WHAT TO DO: Reproduce the material below line for line, without changing a word or character.

(Source data)
[Begin]
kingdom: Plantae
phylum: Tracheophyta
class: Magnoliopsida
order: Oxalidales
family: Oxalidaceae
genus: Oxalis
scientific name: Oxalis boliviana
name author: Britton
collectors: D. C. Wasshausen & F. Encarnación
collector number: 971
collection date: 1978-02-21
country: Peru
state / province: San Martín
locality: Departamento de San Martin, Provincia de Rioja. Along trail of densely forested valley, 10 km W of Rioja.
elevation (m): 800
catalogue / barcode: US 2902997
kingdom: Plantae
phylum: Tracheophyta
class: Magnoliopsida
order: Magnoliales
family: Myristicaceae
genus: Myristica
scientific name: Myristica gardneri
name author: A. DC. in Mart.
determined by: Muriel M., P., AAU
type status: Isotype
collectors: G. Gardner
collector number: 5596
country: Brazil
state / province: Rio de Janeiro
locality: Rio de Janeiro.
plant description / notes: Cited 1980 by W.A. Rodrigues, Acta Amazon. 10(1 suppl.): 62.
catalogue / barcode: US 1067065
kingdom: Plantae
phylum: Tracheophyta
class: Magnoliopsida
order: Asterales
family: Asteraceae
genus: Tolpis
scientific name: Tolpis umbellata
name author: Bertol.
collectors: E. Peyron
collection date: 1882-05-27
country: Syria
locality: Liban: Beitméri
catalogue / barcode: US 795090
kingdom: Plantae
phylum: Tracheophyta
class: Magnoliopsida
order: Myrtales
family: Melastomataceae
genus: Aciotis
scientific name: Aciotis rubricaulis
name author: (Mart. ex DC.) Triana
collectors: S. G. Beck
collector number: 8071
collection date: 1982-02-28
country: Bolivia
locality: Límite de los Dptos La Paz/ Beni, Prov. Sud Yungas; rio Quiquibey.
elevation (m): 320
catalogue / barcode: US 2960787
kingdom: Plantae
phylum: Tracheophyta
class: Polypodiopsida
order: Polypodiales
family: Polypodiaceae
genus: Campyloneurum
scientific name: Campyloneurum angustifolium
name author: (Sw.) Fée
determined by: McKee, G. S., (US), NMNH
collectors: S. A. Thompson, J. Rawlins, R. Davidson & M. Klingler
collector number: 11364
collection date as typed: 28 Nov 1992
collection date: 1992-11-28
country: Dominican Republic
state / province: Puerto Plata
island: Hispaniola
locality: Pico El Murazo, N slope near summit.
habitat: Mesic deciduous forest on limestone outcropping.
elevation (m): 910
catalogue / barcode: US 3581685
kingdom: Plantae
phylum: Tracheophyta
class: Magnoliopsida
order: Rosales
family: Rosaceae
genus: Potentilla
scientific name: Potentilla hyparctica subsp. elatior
[End]
RESULT:
kingdom: Plantae
phylum: Tracheophyta
class: Magnoliopsida
order: Oxalidales
family: Oxalidaceae
genus: Oxalis
scientific name: Oxalis boliviana
name author: Britton
collectors: D. C. Wasshausen & F. Encarnación
collector number: 971
collection date: 1978-02-21
country: Peru
state / province: San Martín
locality: Departamento de San Martin, Provincia de Rioja. Along trail of densely forested valley, 10 km W of Rioja.
elevation (m): 800
catalogue / barcode: US 2902997
kingdom: Plantae
phylum: Tracheophyta
class: Magnoliopsida
order: Magnoliales
family: Myristicaceae
genus: Myristica
scientific name: Myristica gardneri
name author: A. DC. in Mart.
determined by: Muriel M., P., AAU
type status: Isotype
collectors: G. Gardner
collector number: 5596
country: Brazil
state / province: Rio de Janeiro
locality: Rio de Janeiro.
plant description / notes: Cited 1980 by W.A. Rodrigues, Acta Amazon. 10(1 suppl.): 62.
catalogue / barcode: US 1067065
kingdom: Plantae
phylum: Tracheophyta
class: Magnoliopsida
order: Asterales
family: Asteraceae
genus: Tolpis
scientific name: Tolpis umbellata
name author: Bertol.
collectors: E. Peyron
collection date: 1882-05-27
country: Syria
locality: Liban: Beitméri
catalogue / barcode: US 795090
kingdom: Plantae
phylum: Tracheophyta
class: Magnoliopsida
order: Myrtales
family: Melastomataceae
genus: Aciotis
scientific name: Aciotis rubricaulis
name author: (Mart. ex DC.) Triana
collectors: S. G. Beck
collector number: 8071
collection date: 1982-02-28
country: Bolivia
locality: Límite de los Dptos La Paz/ Beni, Prov. Sud Yungas; rio Quiquibey.
elevation (m): 320
catalogue / barcode: US 2960787
kingdom: Plantae
phylum: Tracheophyta
class: Polypodiopsida
order: Polypodiales
family: Polypodiaceae
genus: Campyloneurum
scientific name: Campyloneurum angustifolium
name author: (Sw.) Fée
determined by: McKee, G. S., (US), NMNH
collectors: S. A. Thompson, J. Rawlins, R. Davidson & M. Klingler
collector number: 11364
collection date as typed: 28 Nov 1992
collection date: 1992-11-28
country: Dominican Republic
state / province: Puerto Plata
island: Hispaniola
locality: Pico El Murazo, N slope near summit.
habitat: Mesic deciduous forest on limestone outcropping.
elevation (m): 910
catalogue / barcode: US 3581685
kingdom: Plantae
phylum: Tracheophyta
class: Magnoliopsida
order: Rosales
family: Rosaceae
genus: Potentilla
scientific name: Potentilla hyparctica subsp. elatior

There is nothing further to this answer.